EXERCISE PROMPT:
Lines below containing the word "give" should be copied out.

DATA EXTRACTS:
========================================================================
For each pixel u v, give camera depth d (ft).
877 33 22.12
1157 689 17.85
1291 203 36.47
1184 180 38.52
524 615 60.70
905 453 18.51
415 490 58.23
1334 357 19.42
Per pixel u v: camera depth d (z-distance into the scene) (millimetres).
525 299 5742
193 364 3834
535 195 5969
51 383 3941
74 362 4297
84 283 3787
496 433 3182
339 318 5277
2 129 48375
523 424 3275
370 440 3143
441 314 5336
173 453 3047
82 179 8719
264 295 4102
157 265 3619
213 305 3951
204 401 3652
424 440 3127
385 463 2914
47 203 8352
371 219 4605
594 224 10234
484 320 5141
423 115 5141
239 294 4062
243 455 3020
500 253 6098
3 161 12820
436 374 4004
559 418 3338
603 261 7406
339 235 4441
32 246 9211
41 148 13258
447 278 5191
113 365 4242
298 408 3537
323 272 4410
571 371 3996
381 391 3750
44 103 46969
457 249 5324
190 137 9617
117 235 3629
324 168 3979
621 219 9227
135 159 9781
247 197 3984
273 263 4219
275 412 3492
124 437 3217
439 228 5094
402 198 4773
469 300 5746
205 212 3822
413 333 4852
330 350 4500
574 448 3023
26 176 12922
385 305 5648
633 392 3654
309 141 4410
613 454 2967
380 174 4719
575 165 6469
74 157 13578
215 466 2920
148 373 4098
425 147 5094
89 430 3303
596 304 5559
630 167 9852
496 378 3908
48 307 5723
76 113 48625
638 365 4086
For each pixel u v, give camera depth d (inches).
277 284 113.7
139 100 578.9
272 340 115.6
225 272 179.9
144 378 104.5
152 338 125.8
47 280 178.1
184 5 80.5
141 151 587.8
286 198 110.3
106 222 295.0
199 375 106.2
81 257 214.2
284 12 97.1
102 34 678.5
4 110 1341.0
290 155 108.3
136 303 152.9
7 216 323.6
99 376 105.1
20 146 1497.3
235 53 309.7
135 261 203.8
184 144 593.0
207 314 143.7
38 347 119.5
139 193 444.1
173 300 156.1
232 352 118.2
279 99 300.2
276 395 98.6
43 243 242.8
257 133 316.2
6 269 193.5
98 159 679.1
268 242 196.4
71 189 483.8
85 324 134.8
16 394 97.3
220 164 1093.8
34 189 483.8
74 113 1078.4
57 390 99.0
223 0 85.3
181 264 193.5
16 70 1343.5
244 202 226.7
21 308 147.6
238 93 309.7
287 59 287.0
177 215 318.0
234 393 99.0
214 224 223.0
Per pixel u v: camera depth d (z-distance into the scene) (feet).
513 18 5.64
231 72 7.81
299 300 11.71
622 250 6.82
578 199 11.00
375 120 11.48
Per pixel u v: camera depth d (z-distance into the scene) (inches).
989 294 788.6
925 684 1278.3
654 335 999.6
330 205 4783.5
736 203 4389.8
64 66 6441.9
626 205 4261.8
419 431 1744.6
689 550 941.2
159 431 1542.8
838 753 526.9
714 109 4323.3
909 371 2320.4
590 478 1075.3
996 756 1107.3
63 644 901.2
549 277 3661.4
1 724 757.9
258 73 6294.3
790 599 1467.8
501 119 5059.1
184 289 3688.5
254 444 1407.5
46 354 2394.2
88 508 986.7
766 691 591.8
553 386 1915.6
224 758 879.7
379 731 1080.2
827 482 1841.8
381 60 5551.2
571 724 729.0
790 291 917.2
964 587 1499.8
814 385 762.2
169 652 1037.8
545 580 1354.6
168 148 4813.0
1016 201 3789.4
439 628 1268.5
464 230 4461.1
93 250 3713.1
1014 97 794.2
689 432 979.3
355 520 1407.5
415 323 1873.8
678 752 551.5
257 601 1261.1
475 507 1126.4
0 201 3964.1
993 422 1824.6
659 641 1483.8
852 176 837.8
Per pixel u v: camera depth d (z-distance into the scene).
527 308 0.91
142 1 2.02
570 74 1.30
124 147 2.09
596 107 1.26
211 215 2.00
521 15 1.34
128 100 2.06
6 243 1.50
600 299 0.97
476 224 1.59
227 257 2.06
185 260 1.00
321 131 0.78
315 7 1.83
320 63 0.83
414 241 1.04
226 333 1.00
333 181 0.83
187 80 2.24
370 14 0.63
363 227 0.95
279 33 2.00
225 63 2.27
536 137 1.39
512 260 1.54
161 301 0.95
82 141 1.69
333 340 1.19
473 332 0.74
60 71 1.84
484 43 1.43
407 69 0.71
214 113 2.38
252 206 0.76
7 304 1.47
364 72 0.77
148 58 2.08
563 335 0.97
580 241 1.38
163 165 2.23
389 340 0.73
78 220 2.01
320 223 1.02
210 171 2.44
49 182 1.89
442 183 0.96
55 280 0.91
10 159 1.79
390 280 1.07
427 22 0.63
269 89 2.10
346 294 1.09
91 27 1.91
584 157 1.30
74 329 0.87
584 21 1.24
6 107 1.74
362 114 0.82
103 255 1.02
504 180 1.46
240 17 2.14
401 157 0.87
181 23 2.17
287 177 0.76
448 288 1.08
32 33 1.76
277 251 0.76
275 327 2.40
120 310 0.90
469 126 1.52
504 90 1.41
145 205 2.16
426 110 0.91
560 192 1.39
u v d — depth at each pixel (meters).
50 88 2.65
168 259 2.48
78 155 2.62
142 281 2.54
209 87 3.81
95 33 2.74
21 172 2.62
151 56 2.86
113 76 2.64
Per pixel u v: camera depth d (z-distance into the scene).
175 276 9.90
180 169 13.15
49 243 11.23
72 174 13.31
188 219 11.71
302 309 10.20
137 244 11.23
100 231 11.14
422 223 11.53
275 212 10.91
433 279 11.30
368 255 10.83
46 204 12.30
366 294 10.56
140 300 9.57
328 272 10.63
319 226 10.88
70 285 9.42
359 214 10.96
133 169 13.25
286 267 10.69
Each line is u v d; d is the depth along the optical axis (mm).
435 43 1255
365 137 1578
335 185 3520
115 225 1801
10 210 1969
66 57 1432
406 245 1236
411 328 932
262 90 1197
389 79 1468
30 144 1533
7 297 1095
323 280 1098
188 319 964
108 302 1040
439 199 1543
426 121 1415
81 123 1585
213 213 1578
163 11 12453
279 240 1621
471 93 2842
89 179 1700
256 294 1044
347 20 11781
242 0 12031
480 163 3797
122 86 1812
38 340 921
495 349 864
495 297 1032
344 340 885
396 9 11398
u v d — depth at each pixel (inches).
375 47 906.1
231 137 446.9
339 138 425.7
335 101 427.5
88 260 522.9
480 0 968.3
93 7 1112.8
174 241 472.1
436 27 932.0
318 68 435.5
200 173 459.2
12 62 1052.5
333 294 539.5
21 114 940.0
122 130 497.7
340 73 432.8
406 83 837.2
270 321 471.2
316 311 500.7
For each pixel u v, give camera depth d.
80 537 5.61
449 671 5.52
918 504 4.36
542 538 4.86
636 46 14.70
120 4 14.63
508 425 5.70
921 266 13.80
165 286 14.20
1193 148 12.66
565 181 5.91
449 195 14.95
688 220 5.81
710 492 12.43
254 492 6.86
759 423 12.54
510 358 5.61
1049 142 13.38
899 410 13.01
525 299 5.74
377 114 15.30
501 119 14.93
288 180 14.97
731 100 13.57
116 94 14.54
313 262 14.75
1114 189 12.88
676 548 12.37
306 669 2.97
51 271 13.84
========================================================================
RESULT:
For each pixel u v, give camera depth d (ft).
For each pixel u v, give camera depth d (inches).
For each pixel u v, give camera depth d.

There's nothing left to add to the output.